This paper looks at the impact of COVID-19 and the associated shift to online learning, and how the quality of student learning was impacted by an instructor’s successes and failures in navigating technological platforms. Research shows that the quality of student-professor interactions is vital to student learning (Shea, Li and Pickett 2006, Swan 2002). Moreover, given the challenging nature of an engineering curriculum, our initial findings indicate that student success depends heavily on interactions that they have outside of the classroom via office hours, emails, and as important, study groups and modes of peer support that students form because of the in-person nature of normal classrooms. (Akera et at, 2020, Camacho and Lord 2013) The sudden shift to online learning disrupted established patterns for both instruction and learning, with impacts on how and whether students could successfully navigate their engineering courses.
This paper is a subset of a larger, NSF funded project that examines how engineering educators have been responding to the rise of new educational technologies, and how the larger engineering education ecosystem has been responding to the emergence of these new technologies. COVID-19 presented us with a unique shock to the system, and a chance to observe this adaptation in accelerated form.

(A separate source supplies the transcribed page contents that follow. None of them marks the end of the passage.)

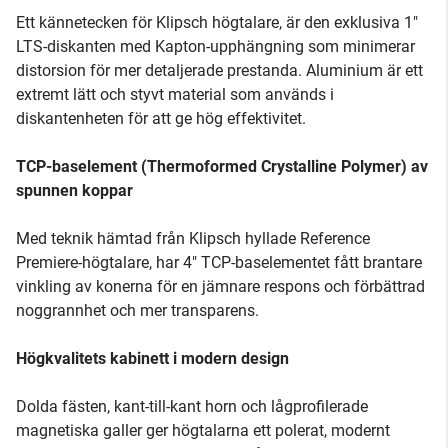
Ett kännetecken för Klipsch högtalare, är den exklusiva 1"
LTS-diskanten med Kapton-upphängning som minimerar
distorsion för mer detaljerade prestanda. Aluminium är ett
extremt lätt och styvt material som används i
diskantenheten för att ge hög effektivitet.
TCP-baselement (Thermoformed Crystalline Polymer) av
spunnen koppar
Med teknik hämtad från Klipsch hyllade Reference
Premiere-högtalare, har 4" TCP-baselementet fått brantare
vinkling av konerna för en jämnare respons och förbättrad
noggrannhet och mer transparens.
Högkvalitets kabinett i modern design
Dolda fästen, kant-till-kant horn och lågprofilerade
magnetiska galler ger högtalarna ett polerat, modernt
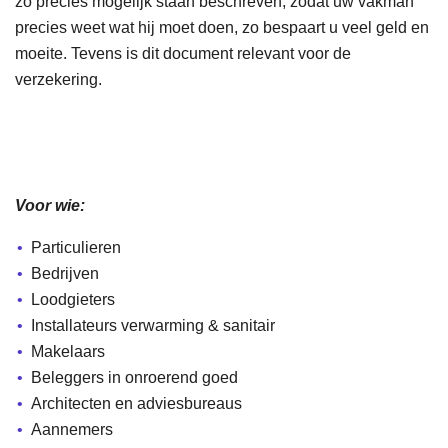
zo precies mogelijk staan beschreven, zodat uw vakman
precies weet wat hij moet doen, zo bespaart u veel geld en
moeite. Tevens is dit document relevant voor de
verzekering.
Voor wie:
Particulieren
Bedrijven
Loodgieters
Installateurs verwarming & sanitair
Makelaars
Beleggers in onroerend goed
Architecten en adviesbureaus
Aannemers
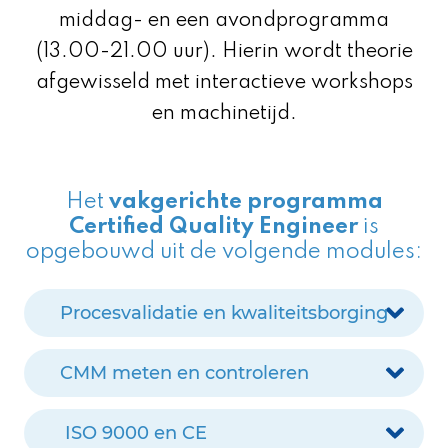
middag- en een avondprogramma
(13.00-21.00 uur). Hierin wordt theorie
afgewisseld met interactieve workshops
en machinetijd.
Het
vakgerichte programma
Certified Quality Engineer
is
opgebouwd uit de volgende modules:
Procesvalidatie en kwaliteitsborging
CMM meten en controleren
ISO 9000 en CE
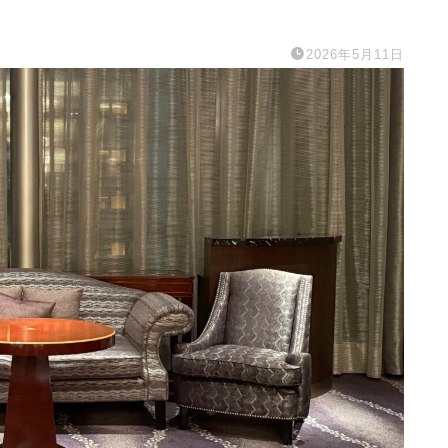
2026年5月11日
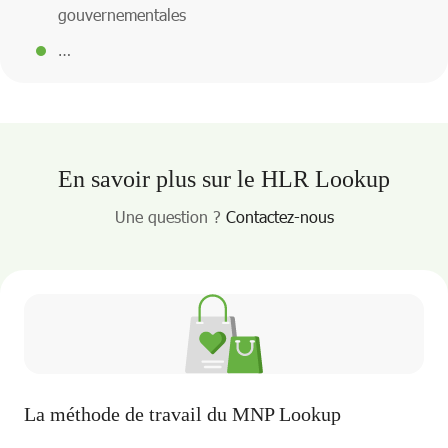
gouvernementales
…
En savoir plus sur le HLR Lookup
Une question ?
Contactez-nous
La méthode de travail du MNP Lookup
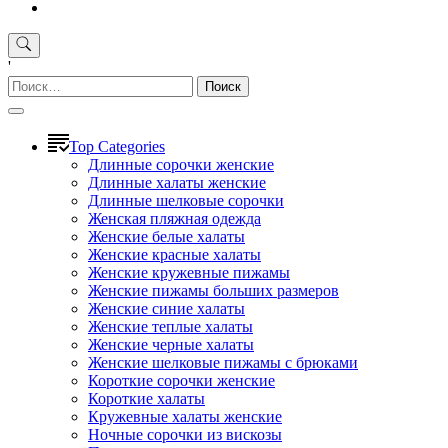
'
Найти:
Top Categories
Длинные сорочки женские
Длинные халаты женские
Длинные шелковые сорочки
Женская пляжная одежда
Женские белые халаты
Женские красные халаты
Женские кружевные пижамы
Женские пижамы больших размеров
Женские синие халаты
Женские теплые халаты
Женские черные халаты
Женские шелковые пижамы с брюками
Короткие сорочки женские
Короткие халаты
Кружевные халаты женские
Ночные сорочки из вискозы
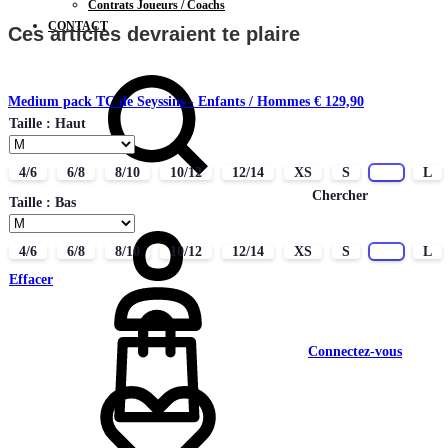
Contrats Joueurs / Coachs
CONTACT
Ces articles devraient te plaire
Medium pack TC de Seyssins - Enfants / Hommes
€
129,90
Taille : Haut
4/6
6/8
8/10
10/12
12/14
XS
S
M
L
Chercher
Taille : Bas
4/6
6/8
8/10
10/12
12/14
XS
S
M
L
Effacer
Connectez-vous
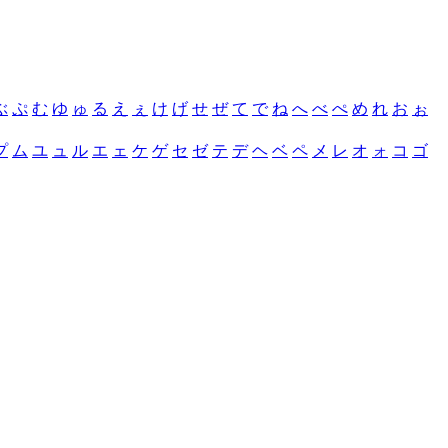
ぶ
ぷ
む
ゆ
ゅ
る
え
ぇ
け
げ
せ
ぜ
て
で
ね
へ
べ
ぺ
め
れ
お
ぉ
プ
ム
ユ
ュ
ル
エ
ェ
ケ
ゲ
セ
ゼ
テ
デ
ヘ
ベ
ペ
メ
レ
オ
ォ
コ
ゴ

Our research team, as described in “Student Perspectives on Navigating Engineering Pathways” (Akera et al, 2020) had already completed a series of student interviews describing how students with diverse backgrounds navigate the challenges of an engineering degree program. This presented us with an opportunity to extend the interviews to examine how students in turn navigated the forced shift to online learning.
Twenty-two interviews were conducted during the Summer of 2020 to capture student experiences with the forced transition to online learning. The general method employed consisted of semi-structured interviews conducted using snowball sampling, with a subject selection matrix used to ensure broad demographic representation of subjects. While the greater findings related to student experiences with online learning that were captured in these interviews will be presented separately, this paper focuses on student reports on how instructors did and didn’t successfully utilize educational technologies during the sudden shift to online learning. Our key findings in this regard are that: instructors who reduced the amount of time lecturing and instead dedicated class time for student questions were able to emulate in-person office hours, instructors who shifted their course to a complete asynchronous mode notably lost the ability to engage students with learning material, and students relied on both institute-provided and non-academic resources (Slack, Discord, Zoom, Google Suite) to collaborate on their assignments.
As was true with our “Student Perspectives” study, this work was also based on a relatively novel interview method that relies on the “code switching” that the interviewer—an undergraduate engineering student (female, 21, mid SES)—was able to invoke during the interview to develop rapport, share common experiences, and guide the interview subject towards a more detailed and subjective account of experiences they may have been less likely to share with older researchers unable to relate directly to student experiences. Therefore, the paper will also reflexively integrate the lead author’s experiences as an interviewer and the ways in which this approach facilitated access to key data related to student experiences.
Akera, Atsushi, Soheil Fatehiboroujeni, Sarah Appelhans, Joerene Aviles, Eva Dibong, Beatrice Mendiola, Michelle Murray, Melissa Shuey, Marta Tsyndra, and Makayla Wahaus. “Student Perspectives on Navigating Engineering Pathways.” 2020 ASEE Virtual Annual Conference Content Access Proceedings, 2020. https://doi.org/10.18260/1-2--35234.
Camacho, Michelle Madsen, and Susan M. Lord. The Borderlands of Education: Latinas in Engineering. Lexington Books, 2013.
Shea, Peter, Chun Sau Li, and Alexandra Pickett. 2006. "A study of teaching presence and student sense of learning community in fully online and web-enhanced college courses." Internet and Higher Education (9): 175-190.
Swan, Karen. 2002. "Building learning communities in online courses: the importance of interaction." Education, Communication, & Information II (1): 23-49.